Textauszug:
====================

Golfstrom wird zunehmend schwächer

Wassertemperaturen und Sedimentproben belegen, dass die Umwälzströmung im Atlantik seit Beginn der Industrialisierung an Kraft verliert.

Jan Oliver Löfken

Der Golfstrom ist heute schwächer als je zuvor in den vergangenen 1500 Jahren. Zu diesem Ergebnis kommen zwei Forschergruppen durch die Analyse von Sedimentablagerungen und Temperaturmessungen im Atlantik. Eine signifikante Schwächung der atlantischen Meeresströmung könne gravierende Klimaveränderungen nach sich ziehen, betonen die Wissenschaftler in zwei Studien, die nun in der Zeitschrift „Nature“ erscheinen. Dazu zählen kältere Winter in Westeuropa, die Verschiebung von Niederschlagszonen und steigende Meeresspiegel entlang der nordamerikanischen Ostküste.

====================

Bereitgestelltes Material:
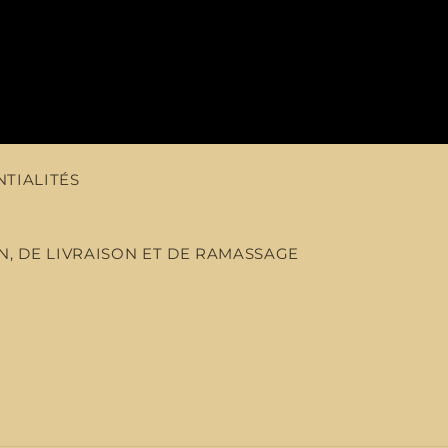
NTIALITÉS
N, DE LIVRAISON ET DE RAMASSAGE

====================

Aufgabe 1:
Beantworte anhand des Texts über den Golfstrom diese Fragen:
(a) Seit wann verliert die Umwälzströmung im Atlantik an Kraft?
(b) Wie viele Forschergruppen sind zu dem Ergebnis gekommen?
(c) In welcher Zeitschrift erscheinen die Studien?
Aufgabe 2: Erkläre in ein bis drei Sätzen, warum eine deutliche Schwächung der Meeresströmung laut dem Text über den Golfstrom ernst zu nehmen ist.
Aufgabe 3: Schreib den Text über den Golfstrom weiter, und zwar ab dem letzten Satz, der zu sehen ist.
Das Material steht für sich und gehört nicht zum Text über den Golfstrom.

Ergebnis 1:
(a) Seit Beginn der Industrialisierung.
(b) Zwei Forschergruppen.
(c) In der Zeitschrift „Nature“.

Ergebnis 2: Eine deutliche Schwächung der atlantischen Meeresströmung könnte schwere Klimaveränderungen auslösen. Dazu gehören kältere Winter in Westeuropa, verschobene Niederschlagszonen und steigende Meeresspiegel an der Ostküste Nordamerikas.

Ergebnis 3:
Männer auf einem Schiff heben eine Metallröhre an Bord, mit der sie Sedimentproben vom Meeresboden genommen haben

Bohren nach Sedimentproben

Besonders seit Mitte des 19. Jahrhunderts mit dem Beginn der Industrialisierung und verstärkt seit den 1950er-Jahren verlor die Umwälzströmung im Atlantik zwischen 15 bis 20 Prozent an Kraft. „Beide Perioden der Abschwächung – zum Ende der Kleinen Eiszeit und in den vergangenen Jahrzehnten – haben eines gemeinsam: Sie fielen in Zeiten der Erwärmung und der Eisschmelze“, erläutert David Thornalley vom University College London.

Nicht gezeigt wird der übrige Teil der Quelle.